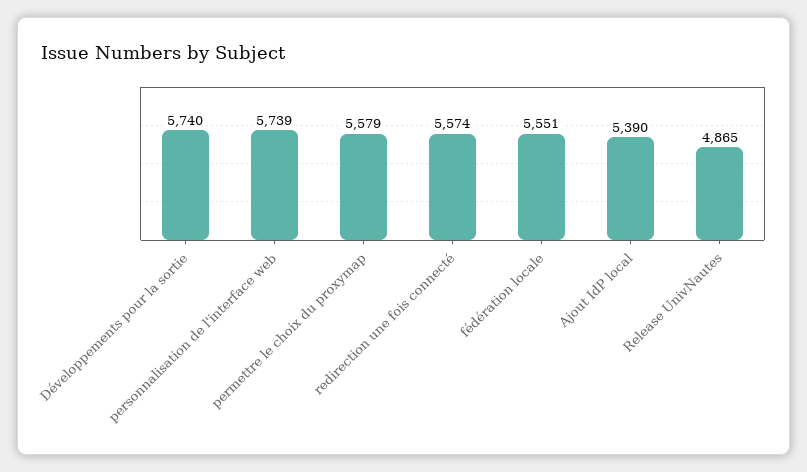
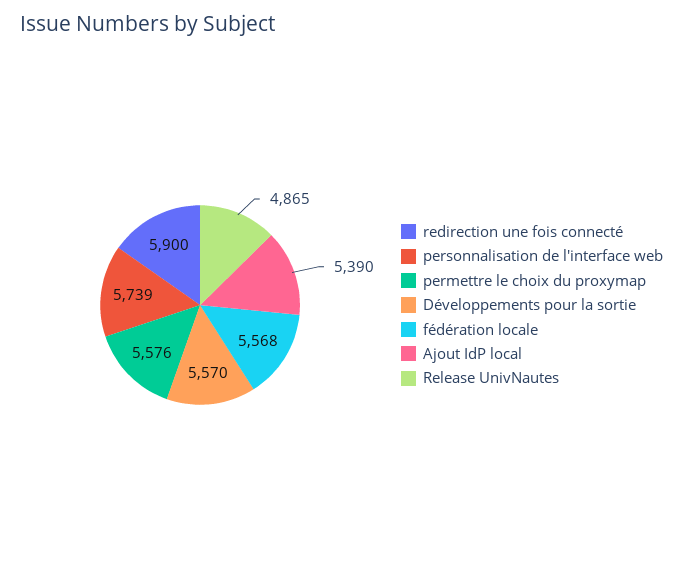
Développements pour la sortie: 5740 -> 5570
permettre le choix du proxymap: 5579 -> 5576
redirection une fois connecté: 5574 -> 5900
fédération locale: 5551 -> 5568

* * *

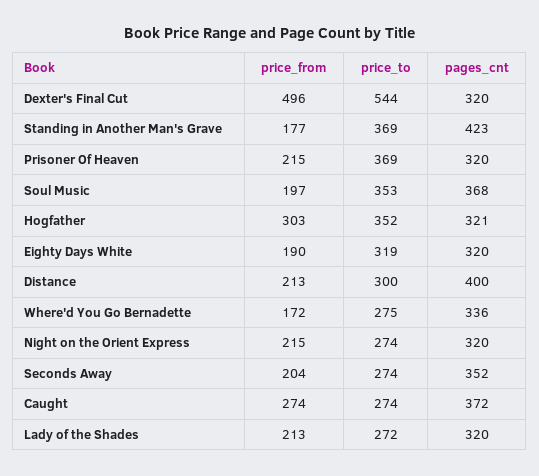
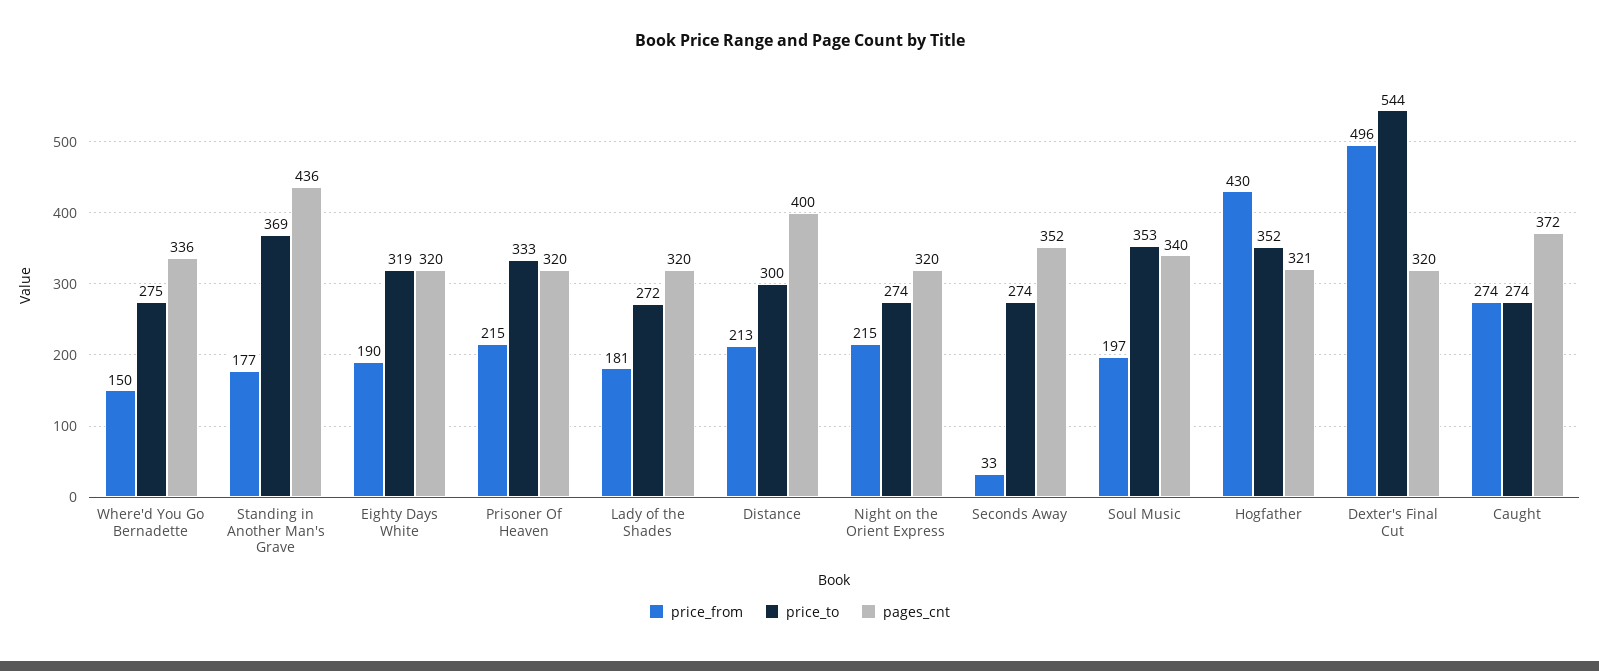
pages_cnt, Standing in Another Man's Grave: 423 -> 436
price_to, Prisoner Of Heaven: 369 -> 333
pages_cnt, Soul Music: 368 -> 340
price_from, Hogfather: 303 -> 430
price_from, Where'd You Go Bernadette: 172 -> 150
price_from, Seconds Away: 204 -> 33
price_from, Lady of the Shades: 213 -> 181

Task item:
Copy out precisely the lines from the line with "redirection une fois connecté: 5574 -> 5900" to the line with "fédération locale: 5551 -> 5568" in the material above, including those two lines and omitting all the rest.

Completed exercise:
redirection une fois connecté: 5574 -> 5900
fédération locale: 5551 -> 5568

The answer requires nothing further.